À faire -
- a) Dans la chronique sur les lettres italiennes, chez quel éditeur Sfinge a-t-elle publié Dopo la vittoria ?
- b) Reprenez la chronique sur les lettres italiennes à la suite de sa dernière phrase, dans le même ton.
━━━ Extrait choisi
Il ne s’agit pas d’un grand tableau, mais d’une miniature, ou mieux encore d’une aquarelle et je crois que M. Butti, en lui donnant celle valeur, pourra la classer honorablement dans la collection de ses œuvres.

[Théâtre :] la Vedova, par R. Simoni ; Maternità, par R. Bracco ; Ondina, par M. Praga ; I giorni più lieti, par G. Antona-Traversi §

Tandis qu’on se perdait en potins ridicules à propos de cette comédie, M. Renato Simoni, un jeune journaliste presque inconnu hier, triomphait avec sa Vedova (La veuve) et M. Roberto Bracco s’imposait encore une fois avec sa Maternità ; d’un autre côté, M. Marco Praga, nom cher au public italien, rentré au théâtre après plusieurs années de silence, trouvait quelques difficultés à ressaisir le succès avec son Ondina, accusée sinon convaincue de prolixité et de bavardage ; et G. Antona-Traversi en faisant jouer I giorni più lieti (Les Meilleurs jours) goûtait un nouveau triomphe. Cette pièce est une satire souple, souriante, aiguë des tracas qui précèdent un mariage dans la haute société ; un tour de force d’esprit et de nuances, car le sujet est bien peu de chose.

Sfinge : Dopo la vittoria §

Parmi les romans qui ont vu le jour ces derniers mois, je dois signaler Dopo la vittoria (Après la victoire), par Sfinge. Cette jeune dame de l’aristocratie qui cache son nom sous un pseudonyme désormais transparent n’a pas eu toute l’audace que ses admirateurs lui supposaient. On peut avoir le courage de braver les préjugés de son monde, et en effet Sfinge n’a pas été arrêtée dans sa carrière par les considérations « talon-rouge » de son entourage habituel. Mais voici qu’au moment de rompre avec les conventions littéraires, elle n’y arrive qu’à moitié. Le roman que Sfinge vient de publier chez Treves de Milan est faux dans ses conclusions. Une comtesse de Geraci, follement éprise d’un prince Partanna, veut purifier la passion de ce dernier ; elle se refuse à lui, quoiqu’elle meure d’envie, et lui signale une œuvre de bonté à accomplir, la régénération morale et économique de ses paysans. Le prince Partanna, tout en lui obéissant, trouve le moyen de se laisser séduire par une fraîche et douce marquise Cybo ; puis, revenu et de son aventure, et de son œuvre de bonté, il obtient de cette comtesse céleste un baiser sur le front. Je peux galamment croire Sfinge sur parole, mais si j’osais mettre la galanterie de côté, je voudrais lui dire que cela n’arrive jamais dans le monde : l’homme qui se contente d’un seul baiser est indigne de descendre d’une longue série de guerriers et de conquérants. D’ailleurs, si jamais cela s’est passé réellement dans un coin quelconque, cela ne valait pas la peine de nous le raconter en gaspillant un trésor de talent, d’esprit et de goût. Sfinge nous doit une revanche sous peu.
━━━━━━
━━━ Données fournies
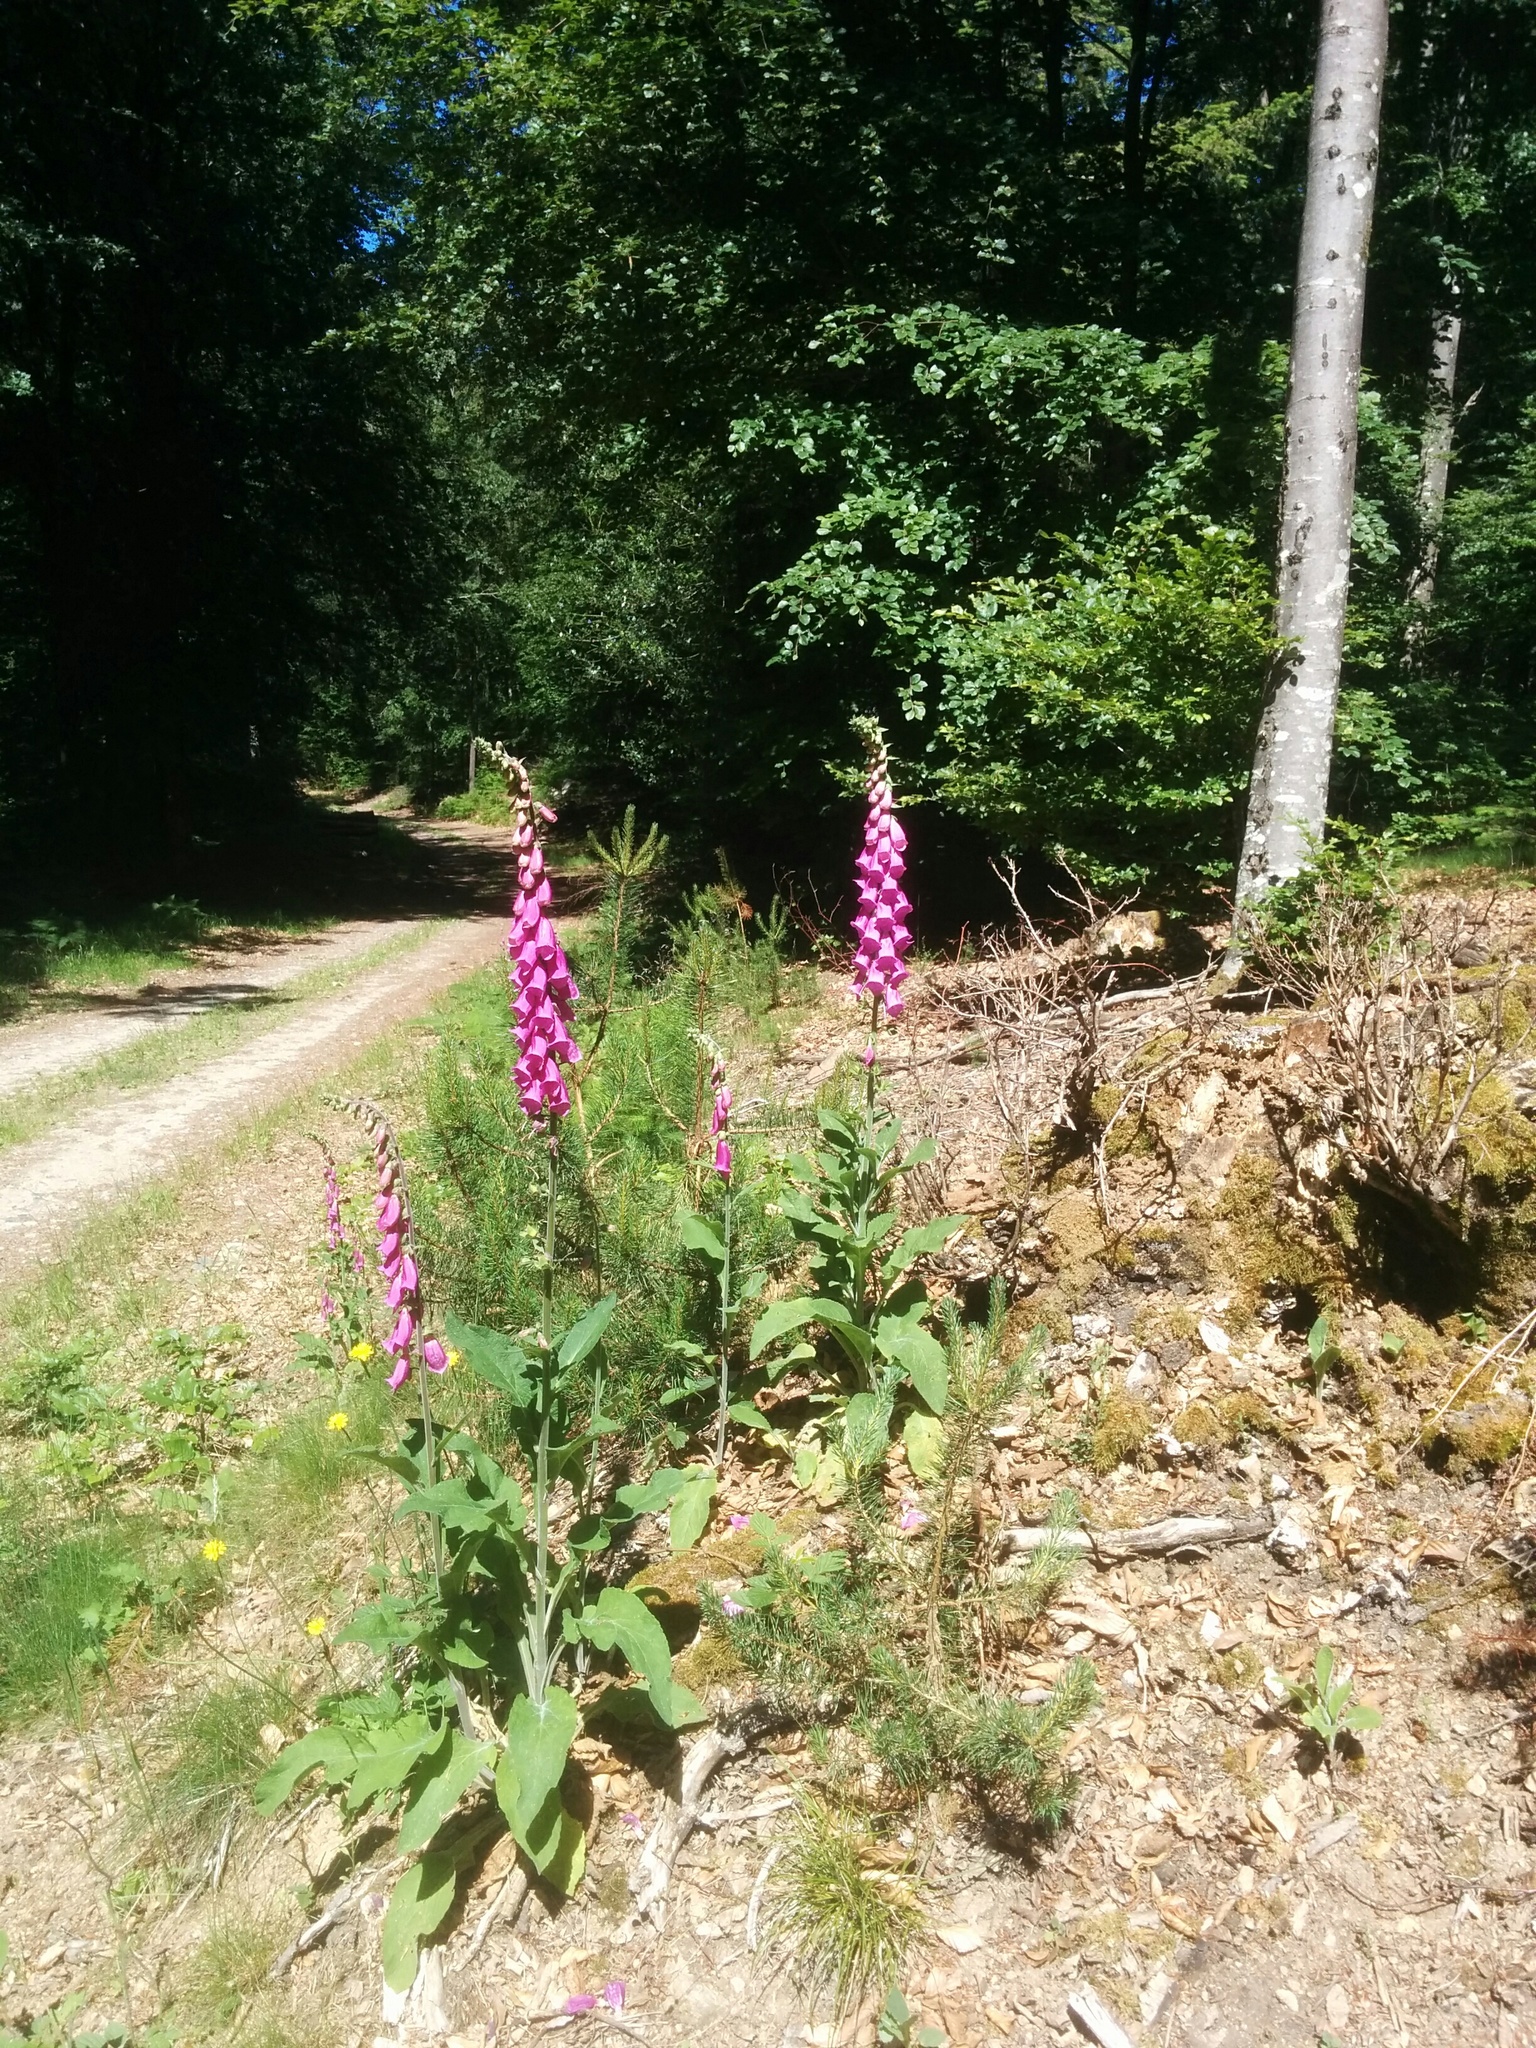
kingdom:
━━━━━━
Réponses -
- a) Chez Treves, à Milan.

- b)
G. D’Annunzio : Le Laudi §

À la même maison Treves ont paru Le Laudi de Gabriele d’Annunzio. C’est un livre magnifique, imprimé en caractères rouges et noirs, rehaussés par des dessins symboliques harmonieux et riches de Giuseppe Cellini. Le poème se compose de 8400 vers divisés en vingt et un chants, dont chaque strophe se compose à son tour de vingt et un vers. Mes lecteurs français peuvent se passer d’une analyse du poème : il a une allure puissante, superbe et originale. Sa publication a scandalisé le parti clérical, car d’Annunzio affirme encore une fois vigoureusement son caractère ultra païen. Ce qui a choqué, entre autres choses les croyants est notamment ce passage, que je traduis à la lettre : « La croix du Galiléen aux cheveux roux sera un jour jetée aux sombres souterrains du Capitole et son règne dans le monde finira. Et cette Mère vierge habillée de douleur, au cœur percé par les épées, s’évanouira devant la Déesse qui reviendra de la mer dont elle est née, pure comme la fleur du sel, portée par les zéphirs riches de pollen et d’harmonie là-bas où débarqua un jour son ancien fils avec le destin de Rome… » Ce vœu, de voir la Madone enfoncée par Vénus, n’était pas fait pour réjouir le monde catholique, et en effet une tempête se déchaîna autour du poème et de son auteur. Après le scandale Butti, nous avons eu le scandale d’Annunzio, car les hommes n’ont pas encore appris que le seul moyen de tuer un écrivain ou une idée c’est le silence. De cette manière, le poète, qui ne comptait pas sur les ressources d’une réclame d’indignation, n’a fait qu’y gagner et il peut dresser dès à présent un petit autel à Vénus, pour nous donner le bon exemple.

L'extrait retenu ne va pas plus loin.